Que lo arregle el Papa

El Campeonato Mundial de fútbol es un acontecimiento muy importante, tanto que es capaz de mandar a segundo plano el resto de las cosas que pasan en cada jornada. Estamos encaminados al tiempo de verano, la cuestión política está a punto de estabilizarse hasta nueva orden, y el fútbol es un fenómeno de masas universal que acapara sentimientos y emociones como muy pocas otras cosas. A estas horas, en Argentina se podría producir hasta una crisis de Gobierno que acabara con la presidencia de Mauricio Macri si no fuera porque el nombramiento de Sampaoli como técnico de la albiceleste es anterior a elección del presidente y no se puede culpar de este desastre al habitante de la Casa Rosada. En mi opinión, el seleccionador argentino representa la peor versión de  la conocida costumbre extendida entre los entrenadores argentinos de cascar más que nadie. Sospecho que fue Menotti el iniciador de este peculiar modo de comportarse que convirtió a los entrenadores en filósofos. Interminable en la teoría, inventor de un lenguaje táctico tan enrevesado y críptico que comprenderlo era todo un reto, aquel sujeto de mirada triste, misterioso y flaco, acabó quedándose con todo y sorprendentemente se convirtió en una especie de santón para la generación de técnicos posteriores que inundaron el mercado y sembraron su palabra por todos los rincones del mundo como si fueran apóstoles. El intratable Bielsa es uno de los más caracterizados propagadores, Valdano hace los honores al estilo tirando de su palabra,  y también lo son Berizzo y Sampaoli. Hay desde luego diferencias sustanciales entre un buen entrenador como Berizzo y un trasunto bufo pegado a la banda de Chiquito de la Calzada, pero la inspiración no puede negarse y ambos proceden del mismo antepasado.

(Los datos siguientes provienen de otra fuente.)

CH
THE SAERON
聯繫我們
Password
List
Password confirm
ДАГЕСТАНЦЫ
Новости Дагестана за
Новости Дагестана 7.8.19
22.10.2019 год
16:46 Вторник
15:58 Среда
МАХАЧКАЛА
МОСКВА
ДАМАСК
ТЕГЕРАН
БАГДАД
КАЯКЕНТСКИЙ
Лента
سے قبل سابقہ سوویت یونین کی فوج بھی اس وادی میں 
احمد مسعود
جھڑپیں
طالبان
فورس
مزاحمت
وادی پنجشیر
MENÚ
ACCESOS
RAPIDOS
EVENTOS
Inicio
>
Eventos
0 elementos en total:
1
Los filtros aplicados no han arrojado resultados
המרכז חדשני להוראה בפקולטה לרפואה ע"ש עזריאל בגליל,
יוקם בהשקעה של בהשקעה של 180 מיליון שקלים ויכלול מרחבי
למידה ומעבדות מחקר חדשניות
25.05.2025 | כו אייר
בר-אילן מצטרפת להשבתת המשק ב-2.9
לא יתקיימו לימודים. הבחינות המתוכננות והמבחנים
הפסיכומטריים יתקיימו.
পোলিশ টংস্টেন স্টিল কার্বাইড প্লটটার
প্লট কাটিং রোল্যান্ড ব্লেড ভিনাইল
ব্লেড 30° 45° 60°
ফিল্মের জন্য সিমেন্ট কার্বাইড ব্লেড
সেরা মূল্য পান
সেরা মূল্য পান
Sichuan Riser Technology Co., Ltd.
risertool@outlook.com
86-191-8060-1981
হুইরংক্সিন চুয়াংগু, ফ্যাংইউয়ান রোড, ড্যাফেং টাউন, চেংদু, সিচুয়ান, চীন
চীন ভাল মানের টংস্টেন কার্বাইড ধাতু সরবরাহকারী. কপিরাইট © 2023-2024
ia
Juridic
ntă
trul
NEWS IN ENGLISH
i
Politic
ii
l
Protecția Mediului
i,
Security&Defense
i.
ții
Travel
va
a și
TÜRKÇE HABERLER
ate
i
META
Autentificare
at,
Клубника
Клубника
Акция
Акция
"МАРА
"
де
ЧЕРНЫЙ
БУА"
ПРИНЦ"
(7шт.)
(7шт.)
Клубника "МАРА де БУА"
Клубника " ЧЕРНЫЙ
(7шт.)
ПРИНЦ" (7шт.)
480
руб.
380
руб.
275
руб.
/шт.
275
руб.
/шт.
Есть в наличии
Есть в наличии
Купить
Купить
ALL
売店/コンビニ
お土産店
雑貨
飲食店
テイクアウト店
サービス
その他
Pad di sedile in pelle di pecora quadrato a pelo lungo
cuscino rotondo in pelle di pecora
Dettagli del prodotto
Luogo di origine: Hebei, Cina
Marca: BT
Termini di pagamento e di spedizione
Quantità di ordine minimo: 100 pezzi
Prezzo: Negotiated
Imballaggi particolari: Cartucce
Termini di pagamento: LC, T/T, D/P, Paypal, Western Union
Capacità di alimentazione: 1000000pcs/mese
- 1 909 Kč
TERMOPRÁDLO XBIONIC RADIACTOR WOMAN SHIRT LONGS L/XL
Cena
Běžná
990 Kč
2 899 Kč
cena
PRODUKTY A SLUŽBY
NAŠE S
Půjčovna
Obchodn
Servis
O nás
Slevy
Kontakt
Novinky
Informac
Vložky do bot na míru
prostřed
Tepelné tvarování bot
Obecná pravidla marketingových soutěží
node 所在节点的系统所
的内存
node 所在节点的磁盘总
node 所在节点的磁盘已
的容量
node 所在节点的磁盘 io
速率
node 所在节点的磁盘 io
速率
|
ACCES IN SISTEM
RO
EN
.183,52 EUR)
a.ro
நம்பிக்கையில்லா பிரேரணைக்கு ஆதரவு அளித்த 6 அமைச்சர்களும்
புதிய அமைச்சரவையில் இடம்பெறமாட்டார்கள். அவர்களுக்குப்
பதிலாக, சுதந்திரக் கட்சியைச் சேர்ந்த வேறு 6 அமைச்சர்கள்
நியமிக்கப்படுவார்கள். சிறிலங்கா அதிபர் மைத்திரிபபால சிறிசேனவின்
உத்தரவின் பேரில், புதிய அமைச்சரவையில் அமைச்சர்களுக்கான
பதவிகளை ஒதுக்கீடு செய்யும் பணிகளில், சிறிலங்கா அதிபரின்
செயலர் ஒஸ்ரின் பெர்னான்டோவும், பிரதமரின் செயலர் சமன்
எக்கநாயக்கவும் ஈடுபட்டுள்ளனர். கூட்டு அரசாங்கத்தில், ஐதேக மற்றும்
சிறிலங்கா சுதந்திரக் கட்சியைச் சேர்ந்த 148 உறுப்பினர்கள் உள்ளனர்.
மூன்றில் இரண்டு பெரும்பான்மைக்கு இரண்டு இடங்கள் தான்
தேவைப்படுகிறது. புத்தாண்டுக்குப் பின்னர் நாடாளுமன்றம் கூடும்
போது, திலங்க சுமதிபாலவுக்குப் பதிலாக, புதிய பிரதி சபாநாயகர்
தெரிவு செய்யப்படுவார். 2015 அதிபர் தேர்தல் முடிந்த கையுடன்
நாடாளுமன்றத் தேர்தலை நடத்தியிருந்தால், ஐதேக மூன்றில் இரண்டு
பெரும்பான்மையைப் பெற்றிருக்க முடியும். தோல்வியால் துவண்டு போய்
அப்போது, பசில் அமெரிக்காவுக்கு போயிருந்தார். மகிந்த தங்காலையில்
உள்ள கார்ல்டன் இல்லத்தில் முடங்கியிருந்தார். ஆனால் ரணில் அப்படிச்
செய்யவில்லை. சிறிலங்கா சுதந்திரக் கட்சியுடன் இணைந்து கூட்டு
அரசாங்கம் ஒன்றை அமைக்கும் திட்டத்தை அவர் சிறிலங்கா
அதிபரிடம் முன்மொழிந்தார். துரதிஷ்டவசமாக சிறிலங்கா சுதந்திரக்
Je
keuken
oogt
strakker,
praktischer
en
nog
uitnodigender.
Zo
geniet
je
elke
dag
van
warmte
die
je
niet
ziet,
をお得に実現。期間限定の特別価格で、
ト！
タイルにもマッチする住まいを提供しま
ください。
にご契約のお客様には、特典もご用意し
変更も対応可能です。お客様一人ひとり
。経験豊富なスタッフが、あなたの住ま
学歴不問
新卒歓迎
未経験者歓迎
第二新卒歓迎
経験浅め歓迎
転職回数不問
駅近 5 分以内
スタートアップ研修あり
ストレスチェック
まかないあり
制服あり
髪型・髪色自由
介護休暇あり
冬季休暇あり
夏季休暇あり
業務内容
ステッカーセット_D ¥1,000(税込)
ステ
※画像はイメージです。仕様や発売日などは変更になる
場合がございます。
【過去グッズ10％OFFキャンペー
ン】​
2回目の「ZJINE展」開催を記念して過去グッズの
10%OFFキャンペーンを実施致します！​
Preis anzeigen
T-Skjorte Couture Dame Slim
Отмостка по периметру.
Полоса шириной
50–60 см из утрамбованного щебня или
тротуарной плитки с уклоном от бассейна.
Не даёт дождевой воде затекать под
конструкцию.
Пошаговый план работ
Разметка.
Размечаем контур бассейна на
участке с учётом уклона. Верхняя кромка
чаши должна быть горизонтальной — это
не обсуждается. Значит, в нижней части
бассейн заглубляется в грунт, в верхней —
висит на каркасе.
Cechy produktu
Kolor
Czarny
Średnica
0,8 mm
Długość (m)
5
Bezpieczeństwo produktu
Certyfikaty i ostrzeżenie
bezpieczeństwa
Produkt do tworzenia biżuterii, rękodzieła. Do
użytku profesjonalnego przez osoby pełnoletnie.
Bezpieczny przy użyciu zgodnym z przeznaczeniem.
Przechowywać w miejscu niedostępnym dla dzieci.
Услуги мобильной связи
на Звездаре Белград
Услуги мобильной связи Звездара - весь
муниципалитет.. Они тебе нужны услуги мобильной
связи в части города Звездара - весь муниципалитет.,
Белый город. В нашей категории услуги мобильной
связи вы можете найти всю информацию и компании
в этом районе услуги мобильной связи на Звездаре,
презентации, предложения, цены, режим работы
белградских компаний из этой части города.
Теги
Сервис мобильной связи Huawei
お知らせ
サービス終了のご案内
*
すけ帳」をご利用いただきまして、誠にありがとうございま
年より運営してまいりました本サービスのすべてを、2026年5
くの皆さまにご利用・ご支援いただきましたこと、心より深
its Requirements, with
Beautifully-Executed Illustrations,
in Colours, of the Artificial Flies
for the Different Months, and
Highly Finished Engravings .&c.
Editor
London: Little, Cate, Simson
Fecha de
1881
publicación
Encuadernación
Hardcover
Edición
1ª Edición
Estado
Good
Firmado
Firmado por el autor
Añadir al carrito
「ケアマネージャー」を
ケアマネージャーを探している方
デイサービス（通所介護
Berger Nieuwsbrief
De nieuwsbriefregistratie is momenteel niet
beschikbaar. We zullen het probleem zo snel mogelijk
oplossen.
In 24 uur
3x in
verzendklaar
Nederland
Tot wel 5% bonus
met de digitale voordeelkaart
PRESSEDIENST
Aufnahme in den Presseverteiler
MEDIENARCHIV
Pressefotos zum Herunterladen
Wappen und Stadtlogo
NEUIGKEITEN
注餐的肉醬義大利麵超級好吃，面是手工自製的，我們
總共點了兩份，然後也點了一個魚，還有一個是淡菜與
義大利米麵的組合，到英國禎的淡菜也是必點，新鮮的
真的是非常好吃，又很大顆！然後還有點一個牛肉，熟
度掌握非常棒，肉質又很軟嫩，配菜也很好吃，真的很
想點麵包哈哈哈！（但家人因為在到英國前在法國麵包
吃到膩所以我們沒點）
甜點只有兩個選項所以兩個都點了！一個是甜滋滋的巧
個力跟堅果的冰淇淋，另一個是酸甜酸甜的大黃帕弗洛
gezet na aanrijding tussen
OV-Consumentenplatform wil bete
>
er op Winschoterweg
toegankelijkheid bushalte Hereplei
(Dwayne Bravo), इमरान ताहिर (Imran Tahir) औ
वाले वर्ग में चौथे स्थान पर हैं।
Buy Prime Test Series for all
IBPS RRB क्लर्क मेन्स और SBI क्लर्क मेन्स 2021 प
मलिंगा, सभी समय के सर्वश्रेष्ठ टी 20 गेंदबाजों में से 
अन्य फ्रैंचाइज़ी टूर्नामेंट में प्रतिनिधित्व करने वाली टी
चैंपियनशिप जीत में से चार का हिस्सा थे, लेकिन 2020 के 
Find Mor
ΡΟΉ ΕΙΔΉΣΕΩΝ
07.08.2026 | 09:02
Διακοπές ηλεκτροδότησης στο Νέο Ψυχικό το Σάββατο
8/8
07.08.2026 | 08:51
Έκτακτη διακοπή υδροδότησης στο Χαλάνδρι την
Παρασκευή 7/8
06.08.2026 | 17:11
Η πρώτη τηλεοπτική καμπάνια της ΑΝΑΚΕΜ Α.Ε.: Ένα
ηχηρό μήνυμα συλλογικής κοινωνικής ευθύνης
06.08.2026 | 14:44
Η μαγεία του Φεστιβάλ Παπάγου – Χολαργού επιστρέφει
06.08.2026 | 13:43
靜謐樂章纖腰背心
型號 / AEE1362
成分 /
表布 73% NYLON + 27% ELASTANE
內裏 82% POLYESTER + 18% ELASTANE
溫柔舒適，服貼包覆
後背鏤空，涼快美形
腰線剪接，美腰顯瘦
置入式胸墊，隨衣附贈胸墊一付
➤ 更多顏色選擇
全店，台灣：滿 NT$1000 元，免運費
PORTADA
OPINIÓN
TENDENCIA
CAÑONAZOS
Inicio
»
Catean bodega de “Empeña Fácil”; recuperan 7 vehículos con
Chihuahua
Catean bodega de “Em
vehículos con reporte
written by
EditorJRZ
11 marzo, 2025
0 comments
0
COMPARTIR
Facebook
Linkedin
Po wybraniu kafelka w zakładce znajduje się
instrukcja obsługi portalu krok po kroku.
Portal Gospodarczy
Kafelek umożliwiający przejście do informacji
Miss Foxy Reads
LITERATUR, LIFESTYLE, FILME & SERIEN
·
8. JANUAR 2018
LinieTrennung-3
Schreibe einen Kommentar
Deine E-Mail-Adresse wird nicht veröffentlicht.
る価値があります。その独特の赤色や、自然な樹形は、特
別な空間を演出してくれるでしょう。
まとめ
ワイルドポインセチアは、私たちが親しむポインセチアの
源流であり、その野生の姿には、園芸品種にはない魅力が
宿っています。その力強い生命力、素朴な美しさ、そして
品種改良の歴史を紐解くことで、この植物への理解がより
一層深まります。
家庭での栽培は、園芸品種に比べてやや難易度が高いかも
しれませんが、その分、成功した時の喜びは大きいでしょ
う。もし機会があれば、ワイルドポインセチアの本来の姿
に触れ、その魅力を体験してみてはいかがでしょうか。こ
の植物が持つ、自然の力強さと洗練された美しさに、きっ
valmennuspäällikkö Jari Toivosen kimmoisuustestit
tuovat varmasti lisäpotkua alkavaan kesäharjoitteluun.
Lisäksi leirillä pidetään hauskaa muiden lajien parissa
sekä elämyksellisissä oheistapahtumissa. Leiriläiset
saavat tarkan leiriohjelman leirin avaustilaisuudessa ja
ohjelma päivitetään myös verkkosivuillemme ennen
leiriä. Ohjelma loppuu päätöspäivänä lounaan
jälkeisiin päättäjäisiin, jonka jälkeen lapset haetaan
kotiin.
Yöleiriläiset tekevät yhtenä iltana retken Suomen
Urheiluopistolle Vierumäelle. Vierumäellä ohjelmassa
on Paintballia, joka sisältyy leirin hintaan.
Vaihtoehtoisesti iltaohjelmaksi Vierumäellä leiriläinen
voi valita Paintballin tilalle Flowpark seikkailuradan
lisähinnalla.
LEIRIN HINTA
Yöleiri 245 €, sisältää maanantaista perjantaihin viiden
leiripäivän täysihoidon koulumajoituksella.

Hay un meme circulando por los teléfonos de medio mundo que dice: “Los argentinos le piden al Papa Francisco que bendiga a Messi a ver si se vuelve Cristiano”, una gota de humor entre tanta desgracia que los argentinos se han ganado a pulso. La triste verdad es que la actuación de Argentina en este campeonato ha sido un desastre hasta ahora y no es Messi el que, por el momento al menos, está por la labor de ir al rescate. Indolente y errático, no ha dado una en lo que va de evento. A ver qué dice el Papa.